(Dataset excerpt)
###
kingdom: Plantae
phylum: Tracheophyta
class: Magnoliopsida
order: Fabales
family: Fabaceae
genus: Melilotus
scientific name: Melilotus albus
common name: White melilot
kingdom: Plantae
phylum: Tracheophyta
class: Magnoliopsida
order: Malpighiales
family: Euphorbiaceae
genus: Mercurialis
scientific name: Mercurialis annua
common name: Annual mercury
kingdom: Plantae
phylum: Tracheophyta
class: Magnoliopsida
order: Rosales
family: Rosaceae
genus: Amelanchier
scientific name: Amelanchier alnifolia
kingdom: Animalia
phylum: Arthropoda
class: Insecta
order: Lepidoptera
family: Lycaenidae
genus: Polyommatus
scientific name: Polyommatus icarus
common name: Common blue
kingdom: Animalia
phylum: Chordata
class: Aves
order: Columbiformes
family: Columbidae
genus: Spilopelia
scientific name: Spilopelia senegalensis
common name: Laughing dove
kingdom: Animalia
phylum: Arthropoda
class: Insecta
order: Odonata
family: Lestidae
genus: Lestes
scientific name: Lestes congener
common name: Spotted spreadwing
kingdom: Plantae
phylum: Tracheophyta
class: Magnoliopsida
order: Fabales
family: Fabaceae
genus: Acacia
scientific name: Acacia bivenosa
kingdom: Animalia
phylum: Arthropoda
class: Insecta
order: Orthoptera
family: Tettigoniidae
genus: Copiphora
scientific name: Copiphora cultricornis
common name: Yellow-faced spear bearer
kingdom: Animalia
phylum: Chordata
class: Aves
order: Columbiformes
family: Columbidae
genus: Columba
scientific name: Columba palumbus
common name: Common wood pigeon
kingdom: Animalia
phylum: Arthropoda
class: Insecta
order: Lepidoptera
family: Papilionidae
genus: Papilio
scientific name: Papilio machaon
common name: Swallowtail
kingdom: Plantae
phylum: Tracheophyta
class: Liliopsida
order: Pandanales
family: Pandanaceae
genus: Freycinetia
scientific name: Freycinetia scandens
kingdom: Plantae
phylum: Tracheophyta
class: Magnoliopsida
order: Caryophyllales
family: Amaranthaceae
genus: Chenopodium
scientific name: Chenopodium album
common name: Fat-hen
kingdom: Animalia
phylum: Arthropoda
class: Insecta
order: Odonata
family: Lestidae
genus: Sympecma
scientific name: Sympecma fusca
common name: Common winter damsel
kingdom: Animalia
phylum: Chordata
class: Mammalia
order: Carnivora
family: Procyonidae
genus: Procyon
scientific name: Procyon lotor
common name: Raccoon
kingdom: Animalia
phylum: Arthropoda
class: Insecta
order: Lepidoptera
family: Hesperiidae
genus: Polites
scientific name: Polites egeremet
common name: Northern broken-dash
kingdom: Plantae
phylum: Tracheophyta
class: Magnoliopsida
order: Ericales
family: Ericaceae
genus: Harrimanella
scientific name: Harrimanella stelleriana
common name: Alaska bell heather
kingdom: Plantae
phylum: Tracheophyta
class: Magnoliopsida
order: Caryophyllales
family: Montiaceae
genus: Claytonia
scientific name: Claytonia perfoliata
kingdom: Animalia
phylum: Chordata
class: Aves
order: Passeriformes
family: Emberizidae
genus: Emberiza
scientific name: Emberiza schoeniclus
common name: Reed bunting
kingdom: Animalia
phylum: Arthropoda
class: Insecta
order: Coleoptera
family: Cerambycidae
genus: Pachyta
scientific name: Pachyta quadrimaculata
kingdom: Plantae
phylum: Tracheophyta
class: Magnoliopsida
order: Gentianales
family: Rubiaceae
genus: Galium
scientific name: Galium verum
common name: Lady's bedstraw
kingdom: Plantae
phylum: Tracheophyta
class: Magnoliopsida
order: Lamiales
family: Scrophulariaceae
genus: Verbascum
###
YOUR INSTRUCTIONS:
Reproduce the lines above word for word, beginning at the line that contains "scientific name: Freycinetia scandens" and stopping after the line that contains "genus: Emberiza".

FULL RESPONSE:
scientific name: Freycinetia scandens
kingdom: Plantae
phylum: Tracheophyta
class: Magnoliopsida
order: Caryophyllales
family: Amaranthaceae
genus: Chenopodium
scientific name: Chenopodium album
common name: Fat-hen
kingdom: Animalia
phylum: Arthropoda
class: Insecta
order: Odonata
family: Lestidae
genus: Sympecma
scientific name: Sympecma fusca
common name: Common winter damsel
kingdom: Animalia
phylum: Chordata
class: Mammalia
order: Carnivora
family: Procyonidae
genus: Procyon
scientific name: Procyon lotor
common name: Raccoon
kingdom: Animalia
phylum: Arthropoda
class: Insecta
order: Lepidoptera
family: Hesperiidae
genus: Polites
scientific name: Polites egeremet
common name: Northern broken-dash
kingdom: Plantae
phylum: Tracheophyta
class: Magnoliopsida
order: Ericales
family: Ericaceae
genus: Harrimanella
scientific name: Harrimanella stelleriana
common name: Alaska bell heather
kingdom: Plantae
phylum: Tracheophyta
class: Magnoliopsida
order: Caryophyllales
family: Montiaceae
genus: Claytonia
scientific name: Claytonia perfoliata
kingdom: Animalia
phylum: Chordata
class: Aves
order: Passeriformes
family: Emberizidae
genus: Emberiza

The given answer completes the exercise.